PROBLEM DESCRIPTION: Scan the entries for the word "avec". Every line that has it should be copied.

RECORDS SUPPLIED:

------------------------------------

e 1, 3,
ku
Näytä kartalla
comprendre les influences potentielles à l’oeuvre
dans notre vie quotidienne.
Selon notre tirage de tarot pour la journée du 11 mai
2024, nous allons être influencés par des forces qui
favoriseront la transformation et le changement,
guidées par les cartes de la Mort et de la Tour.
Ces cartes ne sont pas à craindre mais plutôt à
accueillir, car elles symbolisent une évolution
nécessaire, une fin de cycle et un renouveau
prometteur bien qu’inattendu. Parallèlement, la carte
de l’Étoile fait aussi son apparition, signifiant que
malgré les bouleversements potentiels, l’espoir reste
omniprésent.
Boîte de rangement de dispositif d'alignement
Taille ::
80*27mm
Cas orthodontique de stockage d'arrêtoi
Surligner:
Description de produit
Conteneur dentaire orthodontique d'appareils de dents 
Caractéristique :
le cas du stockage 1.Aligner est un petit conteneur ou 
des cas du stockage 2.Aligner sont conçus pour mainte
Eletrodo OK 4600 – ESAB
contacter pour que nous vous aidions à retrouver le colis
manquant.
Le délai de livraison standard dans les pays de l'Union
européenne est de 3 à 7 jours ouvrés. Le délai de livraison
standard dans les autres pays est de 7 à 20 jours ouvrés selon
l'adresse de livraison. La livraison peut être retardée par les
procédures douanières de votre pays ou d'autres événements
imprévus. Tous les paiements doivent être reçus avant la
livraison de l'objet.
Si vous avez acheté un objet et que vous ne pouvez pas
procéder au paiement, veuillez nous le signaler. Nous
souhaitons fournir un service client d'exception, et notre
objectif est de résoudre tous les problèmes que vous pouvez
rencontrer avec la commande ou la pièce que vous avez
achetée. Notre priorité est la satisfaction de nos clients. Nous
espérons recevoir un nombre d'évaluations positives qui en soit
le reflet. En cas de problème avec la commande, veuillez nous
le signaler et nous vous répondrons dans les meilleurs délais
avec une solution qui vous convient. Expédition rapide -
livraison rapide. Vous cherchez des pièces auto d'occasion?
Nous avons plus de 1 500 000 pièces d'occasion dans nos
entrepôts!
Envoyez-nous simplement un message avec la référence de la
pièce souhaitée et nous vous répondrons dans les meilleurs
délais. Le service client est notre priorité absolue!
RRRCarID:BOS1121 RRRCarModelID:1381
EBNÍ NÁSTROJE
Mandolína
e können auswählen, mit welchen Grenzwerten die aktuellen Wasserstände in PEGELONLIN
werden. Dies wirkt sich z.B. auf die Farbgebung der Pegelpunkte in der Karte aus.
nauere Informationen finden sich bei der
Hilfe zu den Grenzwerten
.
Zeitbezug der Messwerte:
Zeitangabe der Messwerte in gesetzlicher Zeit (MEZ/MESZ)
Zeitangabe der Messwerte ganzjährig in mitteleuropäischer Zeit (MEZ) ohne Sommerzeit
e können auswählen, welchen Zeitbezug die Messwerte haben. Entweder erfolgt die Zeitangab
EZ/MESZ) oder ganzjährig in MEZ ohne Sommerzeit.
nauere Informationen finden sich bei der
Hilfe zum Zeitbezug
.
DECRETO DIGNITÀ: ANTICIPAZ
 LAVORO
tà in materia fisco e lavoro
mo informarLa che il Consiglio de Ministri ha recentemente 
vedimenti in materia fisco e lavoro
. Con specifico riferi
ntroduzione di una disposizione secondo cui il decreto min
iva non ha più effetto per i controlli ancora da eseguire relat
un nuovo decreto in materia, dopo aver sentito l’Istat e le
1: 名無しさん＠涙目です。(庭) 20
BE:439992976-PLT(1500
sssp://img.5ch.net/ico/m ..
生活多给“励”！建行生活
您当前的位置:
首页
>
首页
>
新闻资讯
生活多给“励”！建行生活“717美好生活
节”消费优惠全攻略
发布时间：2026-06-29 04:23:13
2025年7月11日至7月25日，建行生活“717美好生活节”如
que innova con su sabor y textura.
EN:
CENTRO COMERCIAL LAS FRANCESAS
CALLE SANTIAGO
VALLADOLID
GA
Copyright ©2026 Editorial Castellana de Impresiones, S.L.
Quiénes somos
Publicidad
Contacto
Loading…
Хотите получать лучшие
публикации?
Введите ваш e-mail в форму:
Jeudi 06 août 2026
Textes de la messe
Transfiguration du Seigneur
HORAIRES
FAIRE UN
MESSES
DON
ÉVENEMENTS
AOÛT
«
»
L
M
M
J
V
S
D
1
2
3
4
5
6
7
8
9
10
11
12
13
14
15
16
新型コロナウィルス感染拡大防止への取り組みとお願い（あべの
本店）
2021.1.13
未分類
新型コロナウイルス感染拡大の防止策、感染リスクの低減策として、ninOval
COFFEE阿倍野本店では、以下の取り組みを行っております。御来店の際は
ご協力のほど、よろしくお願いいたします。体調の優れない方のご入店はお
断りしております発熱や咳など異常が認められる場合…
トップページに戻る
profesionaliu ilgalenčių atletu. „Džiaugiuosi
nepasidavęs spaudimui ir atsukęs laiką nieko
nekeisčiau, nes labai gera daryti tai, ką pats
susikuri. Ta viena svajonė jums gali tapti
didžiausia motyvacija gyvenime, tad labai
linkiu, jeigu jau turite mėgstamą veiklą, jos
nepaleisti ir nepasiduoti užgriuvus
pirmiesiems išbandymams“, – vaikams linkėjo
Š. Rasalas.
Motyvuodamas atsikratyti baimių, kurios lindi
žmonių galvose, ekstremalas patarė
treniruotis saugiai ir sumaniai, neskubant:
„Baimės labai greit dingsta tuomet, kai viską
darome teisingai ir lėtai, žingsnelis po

------------------------------------

TASK SOLUTION:
rencontrer avec la commande ou la pièce que vous avez
le reflet. En cas de problème avec la commande, veuillez nous
avec une solution qui vous convient. Expédition rapide -
Envoyez-nous simplement un message avec la référence de la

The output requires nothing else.